Is Caleb the Cat’s Fate a Lagging Economic Indicator?
01/09/2010

Some for-profit companies are trying to jumpstart business by offering to donate a cut of their sales to boutique charities. Is a rescue cat a canary in the cage for gauging the recession's status?

Online PR News – 09-January-2010 – – Two realtors are donating a portion of their closing fees to a no-kill cat shelter for every house their clients close through a designated lender. The arrangement benefits all parties, according to one of the realtors, Andrea Lassiter.

“Our main goal is to help Feline Rescue, Inc. (the no-kill cat shelter) help cats, but we also welcome the opportunity to increase our closings,” she said.

Lassiter and her fellow realtor, Ken Meinke, work for Edina Realty in Eagan, Minn. She explained that they started the donation program two years ago, choosing Feline Rescue because of the organization’s no-kill philosophy.

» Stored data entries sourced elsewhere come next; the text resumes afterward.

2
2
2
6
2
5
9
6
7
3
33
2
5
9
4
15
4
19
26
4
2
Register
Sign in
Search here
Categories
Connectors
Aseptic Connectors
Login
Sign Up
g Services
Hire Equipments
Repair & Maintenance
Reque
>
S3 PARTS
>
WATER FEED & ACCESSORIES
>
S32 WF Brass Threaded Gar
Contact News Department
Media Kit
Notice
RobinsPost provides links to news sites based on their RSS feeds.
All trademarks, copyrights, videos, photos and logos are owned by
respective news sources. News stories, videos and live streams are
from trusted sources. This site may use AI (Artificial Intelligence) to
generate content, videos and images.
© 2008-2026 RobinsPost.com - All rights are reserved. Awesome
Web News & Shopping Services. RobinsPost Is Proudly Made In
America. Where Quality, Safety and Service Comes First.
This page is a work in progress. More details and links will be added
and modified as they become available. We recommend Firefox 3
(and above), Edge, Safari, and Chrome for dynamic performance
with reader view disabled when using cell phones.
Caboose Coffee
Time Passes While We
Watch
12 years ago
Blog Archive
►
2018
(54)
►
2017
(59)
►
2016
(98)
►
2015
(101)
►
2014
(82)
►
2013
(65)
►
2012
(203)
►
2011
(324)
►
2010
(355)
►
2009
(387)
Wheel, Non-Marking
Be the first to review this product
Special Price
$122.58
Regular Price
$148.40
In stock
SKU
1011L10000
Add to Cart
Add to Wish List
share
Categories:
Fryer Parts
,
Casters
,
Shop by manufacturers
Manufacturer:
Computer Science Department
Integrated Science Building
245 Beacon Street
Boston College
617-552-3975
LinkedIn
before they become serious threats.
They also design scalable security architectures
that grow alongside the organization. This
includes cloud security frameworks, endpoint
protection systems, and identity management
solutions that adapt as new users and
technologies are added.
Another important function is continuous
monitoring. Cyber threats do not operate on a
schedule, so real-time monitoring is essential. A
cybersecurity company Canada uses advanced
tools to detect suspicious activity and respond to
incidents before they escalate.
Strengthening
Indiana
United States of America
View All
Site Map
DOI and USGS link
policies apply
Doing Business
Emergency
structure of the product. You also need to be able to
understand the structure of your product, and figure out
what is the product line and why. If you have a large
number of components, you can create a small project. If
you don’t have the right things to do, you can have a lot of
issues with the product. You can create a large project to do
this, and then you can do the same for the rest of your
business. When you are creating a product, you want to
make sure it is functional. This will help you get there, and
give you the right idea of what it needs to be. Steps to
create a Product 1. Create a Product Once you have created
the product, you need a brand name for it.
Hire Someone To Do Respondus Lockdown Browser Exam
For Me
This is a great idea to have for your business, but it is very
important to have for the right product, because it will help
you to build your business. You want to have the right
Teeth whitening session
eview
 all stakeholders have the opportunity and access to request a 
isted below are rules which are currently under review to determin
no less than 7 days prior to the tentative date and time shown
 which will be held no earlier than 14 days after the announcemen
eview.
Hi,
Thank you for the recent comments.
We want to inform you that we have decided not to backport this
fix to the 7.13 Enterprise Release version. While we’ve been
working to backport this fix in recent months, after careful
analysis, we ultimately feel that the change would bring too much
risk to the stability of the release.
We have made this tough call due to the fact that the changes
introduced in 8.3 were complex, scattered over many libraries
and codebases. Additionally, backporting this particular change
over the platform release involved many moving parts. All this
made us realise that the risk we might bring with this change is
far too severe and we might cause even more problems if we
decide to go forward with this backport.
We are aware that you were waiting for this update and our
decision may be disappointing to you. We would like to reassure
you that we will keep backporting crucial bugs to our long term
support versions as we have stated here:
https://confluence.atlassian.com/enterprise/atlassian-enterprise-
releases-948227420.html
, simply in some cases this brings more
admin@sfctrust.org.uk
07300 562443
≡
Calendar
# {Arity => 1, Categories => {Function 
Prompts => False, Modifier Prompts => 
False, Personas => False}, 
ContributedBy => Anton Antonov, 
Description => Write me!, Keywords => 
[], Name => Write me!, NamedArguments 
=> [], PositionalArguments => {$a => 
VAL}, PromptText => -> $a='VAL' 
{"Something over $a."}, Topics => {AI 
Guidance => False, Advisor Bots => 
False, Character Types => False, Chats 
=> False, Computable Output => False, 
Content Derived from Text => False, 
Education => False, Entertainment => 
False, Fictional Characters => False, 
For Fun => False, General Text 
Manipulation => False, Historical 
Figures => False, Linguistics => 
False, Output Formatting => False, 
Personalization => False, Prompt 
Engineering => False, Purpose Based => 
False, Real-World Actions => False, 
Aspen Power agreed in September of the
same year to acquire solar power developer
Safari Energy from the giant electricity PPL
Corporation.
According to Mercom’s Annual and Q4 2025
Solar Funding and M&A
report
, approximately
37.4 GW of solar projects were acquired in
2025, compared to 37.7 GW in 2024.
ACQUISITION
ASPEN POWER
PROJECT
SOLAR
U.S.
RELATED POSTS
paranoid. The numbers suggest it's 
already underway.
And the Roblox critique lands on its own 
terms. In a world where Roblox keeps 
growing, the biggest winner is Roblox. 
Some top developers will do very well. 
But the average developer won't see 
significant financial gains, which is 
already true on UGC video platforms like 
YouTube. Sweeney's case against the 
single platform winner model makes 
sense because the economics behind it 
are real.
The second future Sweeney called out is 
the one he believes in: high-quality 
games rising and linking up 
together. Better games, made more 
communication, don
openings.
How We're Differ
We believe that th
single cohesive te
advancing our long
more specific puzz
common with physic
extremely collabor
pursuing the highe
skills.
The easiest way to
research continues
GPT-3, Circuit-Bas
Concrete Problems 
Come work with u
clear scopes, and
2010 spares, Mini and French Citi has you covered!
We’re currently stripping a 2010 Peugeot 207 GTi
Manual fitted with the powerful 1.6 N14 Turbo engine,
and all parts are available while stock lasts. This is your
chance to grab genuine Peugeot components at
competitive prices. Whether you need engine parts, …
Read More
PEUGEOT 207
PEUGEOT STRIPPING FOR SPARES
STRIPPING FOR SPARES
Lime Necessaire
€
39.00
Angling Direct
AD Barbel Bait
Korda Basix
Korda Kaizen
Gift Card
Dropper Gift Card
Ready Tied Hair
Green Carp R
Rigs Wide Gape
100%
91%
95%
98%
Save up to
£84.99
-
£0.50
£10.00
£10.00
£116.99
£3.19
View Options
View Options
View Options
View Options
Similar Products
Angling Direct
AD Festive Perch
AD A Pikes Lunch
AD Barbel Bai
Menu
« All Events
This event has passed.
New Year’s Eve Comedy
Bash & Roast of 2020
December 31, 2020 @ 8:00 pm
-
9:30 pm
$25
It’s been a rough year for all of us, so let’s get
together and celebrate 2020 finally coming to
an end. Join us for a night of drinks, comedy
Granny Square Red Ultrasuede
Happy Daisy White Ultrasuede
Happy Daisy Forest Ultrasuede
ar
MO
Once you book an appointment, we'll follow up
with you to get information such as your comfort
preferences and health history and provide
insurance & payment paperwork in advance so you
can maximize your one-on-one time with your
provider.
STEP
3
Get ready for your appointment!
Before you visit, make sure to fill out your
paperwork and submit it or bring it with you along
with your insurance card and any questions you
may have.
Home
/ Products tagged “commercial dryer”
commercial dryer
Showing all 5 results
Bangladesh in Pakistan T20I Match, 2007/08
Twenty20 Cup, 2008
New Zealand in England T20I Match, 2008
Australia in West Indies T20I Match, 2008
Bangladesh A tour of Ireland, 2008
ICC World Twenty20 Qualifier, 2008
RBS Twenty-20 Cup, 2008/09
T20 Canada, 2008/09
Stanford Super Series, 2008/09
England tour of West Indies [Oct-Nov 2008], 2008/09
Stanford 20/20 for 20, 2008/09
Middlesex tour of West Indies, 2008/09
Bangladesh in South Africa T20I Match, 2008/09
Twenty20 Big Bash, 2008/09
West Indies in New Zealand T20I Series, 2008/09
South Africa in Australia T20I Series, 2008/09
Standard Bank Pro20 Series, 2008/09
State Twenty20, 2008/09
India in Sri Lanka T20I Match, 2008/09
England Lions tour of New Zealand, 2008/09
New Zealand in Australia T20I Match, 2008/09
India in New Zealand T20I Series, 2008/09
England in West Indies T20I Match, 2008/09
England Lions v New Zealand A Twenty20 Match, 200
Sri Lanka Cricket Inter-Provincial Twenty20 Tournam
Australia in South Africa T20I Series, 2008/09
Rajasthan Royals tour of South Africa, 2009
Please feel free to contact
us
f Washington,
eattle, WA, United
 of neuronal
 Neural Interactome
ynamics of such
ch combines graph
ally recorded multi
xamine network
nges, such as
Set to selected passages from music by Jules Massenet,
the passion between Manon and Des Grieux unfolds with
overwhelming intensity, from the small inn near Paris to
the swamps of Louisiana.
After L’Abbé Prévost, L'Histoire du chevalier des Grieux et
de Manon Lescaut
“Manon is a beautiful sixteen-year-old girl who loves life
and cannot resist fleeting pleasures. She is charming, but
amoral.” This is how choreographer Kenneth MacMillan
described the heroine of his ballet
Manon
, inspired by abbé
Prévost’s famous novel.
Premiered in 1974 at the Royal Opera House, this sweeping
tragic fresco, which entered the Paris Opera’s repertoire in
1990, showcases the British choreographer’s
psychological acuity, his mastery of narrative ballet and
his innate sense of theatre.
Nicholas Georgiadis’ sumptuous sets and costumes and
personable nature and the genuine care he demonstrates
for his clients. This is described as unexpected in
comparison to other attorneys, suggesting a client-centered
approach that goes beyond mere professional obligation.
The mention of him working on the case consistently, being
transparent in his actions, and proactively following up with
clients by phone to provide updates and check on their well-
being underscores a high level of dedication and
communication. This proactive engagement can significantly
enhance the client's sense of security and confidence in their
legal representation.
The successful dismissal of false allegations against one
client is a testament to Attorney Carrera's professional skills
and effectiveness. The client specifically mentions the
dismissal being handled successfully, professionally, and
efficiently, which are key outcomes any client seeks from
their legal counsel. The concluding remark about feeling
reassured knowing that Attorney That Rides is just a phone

“We have donated approximately $5,000 so far,” Lassiter said. She added that she also took a personal interest by adopting a cat, Caleb, from the shelter.

Feline Rescue relies on cash donations and an all-volunteer staff. The recession, however, delivered a double whammy of more cats needing care and decreased contributions.

“We definitely had seen a spike in the number of animals brought to the shelter in the past year and a half,” explained Christopher Nelson, President of Feline Rescue, which is St. Paul’s largest no-kill cat shelter.

“We currently care for about 225 cats both at the shelter and in our foster care program. Many of them were brought to us because their previous owners either couldn’t afford to take care of them or because the families were moving because of foreclosure,” Nelson said.

There are some reasons to be optimistic, according to realtor Andrea Lassiter who said the housing market is starting to pick up, especially for first-time buyers.

“With the extension and expansion of the first-time homebuyer tax credit, we are expecting increased sales well into the middle of 2010.”

An economic recovery might mean that many more animals, like Caleb, will find forever homes.